The basic Cellar contract uses the Auth contract from solmate for permissioning. A typical deployment transfers authorization to either Axelar Proxy Contract or the Sommelier Gravity contract that then manages the permissions for the Cellar.
Sommelier chain has a complex permissioning system which can isolate calls to requiring either messagages from the strategist to the Sommelier validators which are typicallly executed in 1-5 min or calls that require a full 48-hour vote of the Sommelier token holders.
One key thing to note is that Cellars often hold complex defi positions that are non-trivial to unwind. Even if a Cellar is in the Shutdown state, there still needs to be a mechanism to execute trades that unwind the complex positions in an intelligent way.
The Registry contract is typically managed by a multisig (Gnosis Safe). The registry is a contract that holds the addresses of all the adapters that the Cellar will use. Typically, adding a new adapter to the cellar requires both the multisig on the Registry and Sommelier governance to approve the change. The Registry makes it so the Cellar will trust the new adapter, and Sommelier governance makes the new adapter callable by the strategist.

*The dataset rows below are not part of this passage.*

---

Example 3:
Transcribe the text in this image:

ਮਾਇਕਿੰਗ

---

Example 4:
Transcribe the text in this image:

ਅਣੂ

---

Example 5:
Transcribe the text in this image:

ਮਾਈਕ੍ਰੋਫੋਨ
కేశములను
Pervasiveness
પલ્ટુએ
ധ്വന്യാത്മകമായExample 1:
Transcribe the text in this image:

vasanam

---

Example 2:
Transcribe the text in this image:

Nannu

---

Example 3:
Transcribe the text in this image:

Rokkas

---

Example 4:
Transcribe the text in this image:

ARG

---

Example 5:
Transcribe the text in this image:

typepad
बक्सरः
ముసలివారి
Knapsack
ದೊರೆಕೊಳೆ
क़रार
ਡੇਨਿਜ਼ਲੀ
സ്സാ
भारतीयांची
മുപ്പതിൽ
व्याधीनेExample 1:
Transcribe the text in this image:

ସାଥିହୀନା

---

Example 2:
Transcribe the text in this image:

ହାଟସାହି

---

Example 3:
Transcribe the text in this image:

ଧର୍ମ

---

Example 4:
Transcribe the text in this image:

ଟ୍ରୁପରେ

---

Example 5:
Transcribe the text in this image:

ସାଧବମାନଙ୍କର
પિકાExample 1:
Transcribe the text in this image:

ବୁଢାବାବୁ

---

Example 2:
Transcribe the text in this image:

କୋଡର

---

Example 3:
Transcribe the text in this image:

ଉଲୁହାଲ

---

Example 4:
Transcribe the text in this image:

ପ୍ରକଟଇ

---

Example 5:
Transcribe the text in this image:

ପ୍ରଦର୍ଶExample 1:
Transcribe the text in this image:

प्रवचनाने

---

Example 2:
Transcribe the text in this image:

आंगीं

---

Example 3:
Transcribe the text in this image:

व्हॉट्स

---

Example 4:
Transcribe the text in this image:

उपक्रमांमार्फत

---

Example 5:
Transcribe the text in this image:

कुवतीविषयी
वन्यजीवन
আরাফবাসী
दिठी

Prices are a very sensitive security boundary in the Cellar. if the strategist tends keep funds in adapters that are not directly withdrawalable from then catastrophic pricing exploits are unlikely. Never the less, the Price Router is responsible for getting the price of assets supported by the Cellars so deposits and withdrawls can be priced correctly. This is typically also managed by the multisig. The current deployment of the PriceRouter is set up with a 7 day timelock on changes to decrease the risk of a sudden change to share pricing.